We are very happy to announce that HOBBIT is now two years old! The project consortium members were very active in this year and worked extensively towards the project’s major results: benchmark development, deployment of the HOBBIT platform and challenge organisation!
More importantly, HOBBIT delivered the first version of its Generation & Acquisition, Analysis & Processing, Storage & Curation and Visualization & Services benchmarks. More specifically:
- Generation & Acquisition benchmarks measure the performance of SPARQL query processing systems when faced with streams of data from industrial machinery in terms of efficiency and completeness. In order to reflect the real loads on triple stores that are used in real applications, Public Transport, Twitter, Traffic and Sensor data from the plastic injection moulding industrial plants of Weidmüller were collected. In this context, HOBBIT provides benchmarks to measure the performance of extraction systems for unstructured streams of natural-language data. We took under account for the benchmarks, the real, curated unstructured datasets by experts and unstructured data streams by Bengal, a generic data generator.
- Analysis & Processing benchmarks focus on testing the performance of link discovery systems and machine learning methods (supervised and unsupervised) for data analytics.
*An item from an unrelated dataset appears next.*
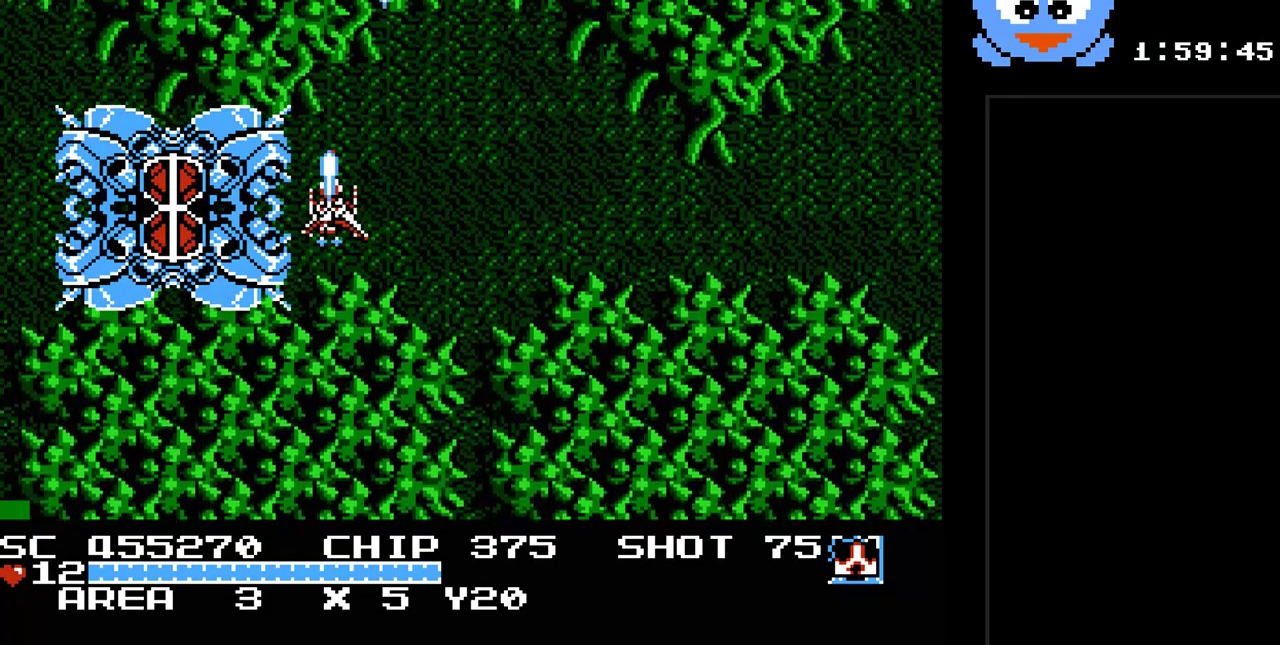
{"buttons": ["B", "Y"], "events": [[67, "B", "down"]]}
More specifically, the link discovery benchmarks developed in HOBBIT can be used to test the performance of (a) instance matching tools that implement string-based approaches for identifying matching entities and (b) systems that deal with topological relations proposed in the state of the art DE-9IM model (Dimensionally Extended nine-Intersection Model). The analysis benchmark is used to test the efficiency and effectiveness of machine learning (supervised and unsupervised ) approaches on structured data.
- Storage & Curation benchmarks aim at testing the performance of data storage and versioning systems for Linked Data. The data storage benchmark focuses on the typical challenges faced by Linked Data storage systems and is based on the Social Network Benchmark (SNB) developed in the context of the EU FP7 LDBC Project. HOBBIT’s versioning benchmark aims to test the ability of versioning systems to efficiently manage evolving Linked Data datasets and queries evaluated across multiple versions of such datasets; it extends the LDBC Semantic Publishing Benchmark (SPB), inspired from the publishing domain.
- Visualization & Services benchmarks aim at testing the performance of query answering and faceted browsing systems for Linked Data without involving users. The developed benchmarks are not intended to test user interfaces but focus on providing performance and accuracy measurements for approaches used in such interfaces. For the benchmarks, browsing scenarios that reflect an authentic use-case and challenge participating systems on different points of difficulty were developed.
All aforementioned benchmarks are available on HOBBIT’s CKAN: https://ckan.project-hobbit.eu/dataset along with their source code and related publications.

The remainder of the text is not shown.